10. De gedraging wordt niet betwist. De door de ambtenaar vastgestelde gedraging staat vast. Gelet op de aangevoerde grond dient het hof te beoordelen of er omstandigheden zijn om te oordelen dat het bedrag van de sanctie moet worden gematigd.
11. De advocaat-generaal stelt zich op het standpunt dat door de gemachtigde voldoende aannemelijk is gemaakt dat hij gebruik maakte van het voertuig van de betrokkene en dat hij in het bezit was van een geldige gehandicaptenparkeerkaart. In deze situatie wordt het beleid gehanteerd dat de sanctie gematigd wordt tot € 30,-. Daarom wordt het hof voorgesteld de inleidende beschikking in die zin te wijzigen.
12. In aanmerking nemend dat de officier van justitie in het kader van de Wahv-procedure, op de voet van artikel 9, tweede lid, Wahv , een eigen bevoegdheid heeft om in een concrete zaak vast te stellen wat het bedrag van de sanctie dient te zijn, zal het hof de advocaat-generaal hierin volgen en het bedrag van de sanctie matigen tot € 30,-. Naar het oordeel van het hof is er met voornoemde matiging voldoende rekening gehouden met de bijzondere omstandigheden waaronder de gedraging is begaan.

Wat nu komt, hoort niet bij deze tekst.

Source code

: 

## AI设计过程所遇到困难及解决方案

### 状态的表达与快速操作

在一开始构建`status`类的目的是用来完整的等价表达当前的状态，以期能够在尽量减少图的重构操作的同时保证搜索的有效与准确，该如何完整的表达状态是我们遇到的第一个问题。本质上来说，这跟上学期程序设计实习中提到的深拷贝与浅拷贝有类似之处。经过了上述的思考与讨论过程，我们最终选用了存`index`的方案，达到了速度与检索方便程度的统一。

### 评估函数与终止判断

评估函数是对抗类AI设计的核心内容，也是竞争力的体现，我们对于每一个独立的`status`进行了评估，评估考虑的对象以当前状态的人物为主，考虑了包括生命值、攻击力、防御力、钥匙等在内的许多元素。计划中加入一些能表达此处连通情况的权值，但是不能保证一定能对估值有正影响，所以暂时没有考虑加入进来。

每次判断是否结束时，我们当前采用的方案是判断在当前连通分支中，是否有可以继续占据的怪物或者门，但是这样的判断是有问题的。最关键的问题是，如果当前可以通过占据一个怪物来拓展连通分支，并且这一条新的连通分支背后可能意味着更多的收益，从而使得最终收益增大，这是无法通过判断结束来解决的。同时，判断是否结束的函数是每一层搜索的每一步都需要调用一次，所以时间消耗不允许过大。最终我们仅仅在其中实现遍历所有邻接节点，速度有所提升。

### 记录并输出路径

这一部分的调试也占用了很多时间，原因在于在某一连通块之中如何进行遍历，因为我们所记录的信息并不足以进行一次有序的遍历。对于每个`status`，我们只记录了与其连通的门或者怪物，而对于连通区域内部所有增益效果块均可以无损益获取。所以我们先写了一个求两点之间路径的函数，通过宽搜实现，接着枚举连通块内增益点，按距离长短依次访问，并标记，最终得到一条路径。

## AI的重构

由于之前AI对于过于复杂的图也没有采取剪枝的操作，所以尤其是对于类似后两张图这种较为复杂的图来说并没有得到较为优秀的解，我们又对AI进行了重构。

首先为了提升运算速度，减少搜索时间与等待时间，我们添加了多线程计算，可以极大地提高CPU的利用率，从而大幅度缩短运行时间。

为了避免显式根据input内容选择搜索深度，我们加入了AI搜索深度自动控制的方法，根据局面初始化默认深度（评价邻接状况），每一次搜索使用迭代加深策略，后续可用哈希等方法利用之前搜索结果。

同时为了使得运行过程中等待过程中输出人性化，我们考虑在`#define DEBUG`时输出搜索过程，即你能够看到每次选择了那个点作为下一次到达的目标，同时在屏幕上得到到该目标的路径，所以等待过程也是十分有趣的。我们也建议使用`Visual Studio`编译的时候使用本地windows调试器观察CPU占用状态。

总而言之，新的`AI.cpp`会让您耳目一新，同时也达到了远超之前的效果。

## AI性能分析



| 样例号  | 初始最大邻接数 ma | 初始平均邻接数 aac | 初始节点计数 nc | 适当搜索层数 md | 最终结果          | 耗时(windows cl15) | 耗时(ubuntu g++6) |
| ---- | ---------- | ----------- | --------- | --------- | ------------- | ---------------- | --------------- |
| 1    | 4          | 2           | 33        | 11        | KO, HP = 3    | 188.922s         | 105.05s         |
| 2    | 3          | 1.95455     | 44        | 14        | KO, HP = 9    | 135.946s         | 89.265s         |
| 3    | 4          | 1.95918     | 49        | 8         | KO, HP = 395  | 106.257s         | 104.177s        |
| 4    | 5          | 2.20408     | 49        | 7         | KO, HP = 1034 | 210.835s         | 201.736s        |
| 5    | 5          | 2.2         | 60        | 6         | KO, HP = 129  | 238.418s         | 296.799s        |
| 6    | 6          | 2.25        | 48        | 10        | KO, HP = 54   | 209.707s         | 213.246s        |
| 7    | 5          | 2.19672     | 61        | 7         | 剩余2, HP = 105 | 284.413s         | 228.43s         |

13. Het voorgaande brengt mee dat het hof het beroep tegen de inleidende beschikking gedeeltelijk gegrond zal verklaren en de inleidende beschikking in zoverre zal wijzigen dat het bedrag van de sanctie wordt gewijzigd in € 30,-.
De beslissing
Het gerechtshof:
vernietigt de beslissing van de kantonrechter;
verklaart het beroep tegen de beslissing van de officier van justitie gegrond en vernietigt die beslissing;
verklaart het beroep tegen de inleidende beschikking gedeeltelijk gegrond;
wijzigt de inleidende beschikking in zoverre dat het bedrag van de sanctie wordt gewijzigd in € 30,-;
bepaalt dat als de betrokkene op grond van artikel 11 van de Wahv teveel zekerheid heeft gesteld, het meerdere door de advocaat- generaal wordt gerestitueerd.
Dit arrest is gewezen door mr. Wijma, in tegenwoordigheid van mr. Wijmenga als griffier, en op een openbare zitting uitgesproken.